From time to time items of interest come to me via a Google Alert, “9/11 Commission.” Today, the alert surfaced an education-related article, “Remembering 9/11: Teachers evolve lesson to adapt to growing history,” Leslie Parrilla, San Bernadino (California) Sun. The target school audience in this case is 10th and 11th grade classes at Rancho Cucamonga High School, students who were preschoolers or younger on that eventful day.
9/11 in Transition
The article marks the transition of the events of 9/11 from a news event to an historical event. As Parrilla writes, “educators have transitioned teaching from the event as a shocking, traumatic, personal occurrence to a historical, social and cultural event. Each years class brings more detachment from the event to the point that in just a few years students exposed to the curriculum will have not yet been born.
The Commission Report
Teachers are now asking students to do their own literature searches and to begin asking about the “nitty gritty,” to search and learn in depth. At least one teacher is making assignments based on the 9/11 Commission Report.
“Government teacher William Reinhart at Verdugo Hills High School in the Tujunga area of Los Angeles said he continues to teach Sept. 11 as the evolving story that it is, from watching it unfold on television that day with students in his classroom, to making more detached generations connect dots by linking 9/11 to current airport restrictions and the creation of the U.S. Department of Homeland Security.

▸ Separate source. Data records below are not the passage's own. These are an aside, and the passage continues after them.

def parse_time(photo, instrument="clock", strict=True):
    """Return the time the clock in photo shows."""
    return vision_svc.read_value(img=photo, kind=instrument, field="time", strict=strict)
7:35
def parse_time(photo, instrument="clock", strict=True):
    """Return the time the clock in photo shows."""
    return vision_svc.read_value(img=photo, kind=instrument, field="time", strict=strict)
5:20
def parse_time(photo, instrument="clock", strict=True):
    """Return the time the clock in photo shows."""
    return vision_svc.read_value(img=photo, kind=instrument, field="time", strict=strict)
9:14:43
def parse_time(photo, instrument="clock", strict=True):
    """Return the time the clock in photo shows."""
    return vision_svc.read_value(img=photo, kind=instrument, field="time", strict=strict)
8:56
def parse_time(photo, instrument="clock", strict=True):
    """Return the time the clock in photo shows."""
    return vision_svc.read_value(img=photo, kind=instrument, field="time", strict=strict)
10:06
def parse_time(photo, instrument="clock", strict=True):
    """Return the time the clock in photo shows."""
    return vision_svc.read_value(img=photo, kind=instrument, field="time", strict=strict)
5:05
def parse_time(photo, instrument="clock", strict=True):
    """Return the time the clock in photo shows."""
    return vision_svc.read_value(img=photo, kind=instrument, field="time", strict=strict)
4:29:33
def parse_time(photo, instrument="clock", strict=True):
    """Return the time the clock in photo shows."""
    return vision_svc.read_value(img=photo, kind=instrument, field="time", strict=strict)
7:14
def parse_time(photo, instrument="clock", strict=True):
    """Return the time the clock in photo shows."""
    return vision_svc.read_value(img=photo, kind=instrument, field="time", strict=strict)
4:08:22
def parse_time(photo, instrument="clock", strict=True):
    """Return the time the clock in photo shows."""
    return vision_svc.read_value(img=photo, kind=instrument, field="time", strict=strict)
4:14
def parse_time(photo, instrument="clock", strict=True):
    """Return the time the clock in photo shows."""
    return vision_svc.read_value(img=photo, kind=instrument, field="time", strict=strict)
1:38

“That (history) didn’t exist in the year or two, three years after,” Reinhart said. “We as a nation were in the grieving process and there were orange alerts and red alerts and you could only bring liquids here or there and there were shoe bombers. We were kind of catching our breath. All the subsequent years after that it’s changed a little.”
Now Reinhart approaches instruction about that day through history and government, through counter-terrorism policy and the fighting in Afghanistan and Iraq. He hands out assignments about the 9/11 Commission report.
I substitute taught at Thomas Jefferson high school in Northern Virginia for two years in the early 1990’s. It was two years of pure enjoyment watching students being challenged to critique and create and responding to that challenge. I am confident that today’s high school (and college students) will be able to sort out fact from fiction as they deal with the events of 9/11 in historical perspective.
(Note: Thomas Jefferson is consistently the highest or among the highest rated high schools in the nation.)